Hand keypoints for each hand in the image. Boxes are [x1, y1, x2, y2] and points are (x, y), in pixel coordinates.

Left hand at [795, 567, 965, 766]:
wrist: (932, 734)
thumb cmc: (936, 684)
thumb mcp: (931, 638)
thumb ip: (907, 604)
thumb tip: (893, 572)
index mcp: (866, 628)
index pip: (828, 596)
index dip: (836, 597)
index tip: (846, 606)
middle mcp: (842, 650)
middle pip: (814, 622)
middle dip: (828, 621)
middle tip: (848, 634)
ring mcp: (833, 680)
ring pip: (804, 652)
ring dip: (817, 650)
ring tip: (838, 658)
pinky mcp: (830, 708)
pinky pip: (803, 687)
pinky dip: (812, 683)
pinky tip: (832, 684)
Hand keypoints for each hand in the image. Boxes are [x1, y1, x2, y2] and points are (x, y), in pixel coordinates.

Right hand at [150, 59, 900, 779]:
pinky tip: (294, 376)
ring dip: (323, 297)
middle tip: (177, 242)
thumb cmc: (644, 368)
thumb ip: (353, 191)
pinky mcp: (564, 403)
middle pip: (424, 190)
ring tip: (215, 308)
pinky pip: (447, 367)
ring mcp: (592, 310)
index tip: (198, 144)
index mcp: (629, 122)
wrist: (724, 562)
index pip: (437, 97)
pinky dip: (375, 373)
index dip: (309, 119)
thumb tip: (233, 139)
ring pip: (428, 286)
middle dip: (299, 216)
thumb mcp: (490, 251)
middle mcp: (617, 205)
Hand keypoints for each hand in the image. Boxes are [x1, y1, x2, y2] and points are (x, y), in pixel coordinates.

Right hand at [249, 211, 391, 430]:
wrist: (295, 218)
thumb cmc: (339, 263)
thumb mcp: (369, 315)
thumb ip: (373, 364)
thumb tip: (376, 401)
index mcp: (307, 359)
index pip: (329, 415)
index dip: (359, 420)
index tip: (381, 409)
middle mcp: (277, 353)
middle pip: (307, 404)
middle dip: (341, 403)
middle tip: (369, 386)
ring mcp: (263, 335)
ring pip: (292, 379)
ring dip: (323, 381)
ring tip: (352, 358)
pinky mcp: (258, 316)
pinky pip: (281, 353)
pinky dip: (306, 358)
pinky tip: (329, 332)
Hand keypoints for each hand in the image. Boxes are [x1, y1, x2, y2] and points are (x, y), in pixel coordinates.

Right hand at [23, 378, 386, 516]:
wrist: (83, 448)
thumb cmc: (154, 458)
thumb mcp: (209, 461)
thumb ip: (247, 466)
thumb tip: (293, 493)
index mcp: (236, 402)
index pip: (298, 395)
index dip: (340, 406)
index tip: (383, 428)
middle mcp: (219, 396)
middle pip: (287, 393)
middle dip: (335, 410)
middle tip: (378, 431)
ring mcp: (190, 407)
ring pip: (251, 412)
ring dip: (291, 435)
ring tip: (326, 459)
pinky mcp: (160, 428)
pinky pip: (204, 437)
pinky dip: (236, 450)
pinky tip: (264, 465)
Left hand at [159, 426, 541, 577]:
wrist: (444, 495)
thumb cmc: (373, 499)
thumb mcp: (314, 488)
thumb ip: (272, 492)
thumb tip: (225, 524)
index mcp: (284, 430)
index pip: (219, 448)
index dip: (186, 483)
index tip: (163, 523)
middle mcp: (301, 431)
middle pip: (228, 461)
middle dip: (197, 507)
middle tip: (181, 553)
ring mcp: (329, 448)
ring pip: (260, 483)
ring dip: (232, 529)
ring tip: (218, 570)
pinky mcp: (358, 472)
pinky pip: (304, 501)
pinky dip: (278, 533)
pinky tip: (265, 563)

*****

AIM OF THE EXERCISE:
Return, word for word, every line from the line with "thumb ip: (247, 466)" to the final line of the data.

REPLY TO THE EXERCISE:
thumb ip: (247, 466)
thumb tip: (293, 493)
index mcp: (236, 402)
index pip: (298, 395)
index dip: (340, 406)
index tip: (383, 428)
middle mcp: (219, 396)
middle pip: (287, 393)
middle dip: (335, 410)
middle tip: (378, 431)
ring mcp: (190, 407)
ring pip: (251, 412)
ring dip: (291, 435)
ring tip: (326, 459)
pinky mcp: (160, 428)
pinky pip: (204, 437)
pinky dip: (236, 450)
pinky tip: (264, 465)
Left hand at [159, 426, 541, 577]:
wrist: (444, 495)
thumb cmc: (373, 499)
thumb mcp: (314, 488)
thumb ip: (272, 492)
thumb tip: (225, 524)
index mcp: (284, 430)
index pip: (219, 448)
index dip: (186, 483)
index tip: (163, 523)
middle mcp: (301, 431)
middle pip: (228, 461)
middle dip: (197, 507)
middle tip: (181, 553)
ring mcp: (329, 448)
ring pip: (260, 483)
ring dip: (232, 529)
ring tip: (218, 570)
pinky mcp: (358, 472)
pinky pip: (304, 501)
pinky dip: (278, 533)
pinky tip: (265, 563)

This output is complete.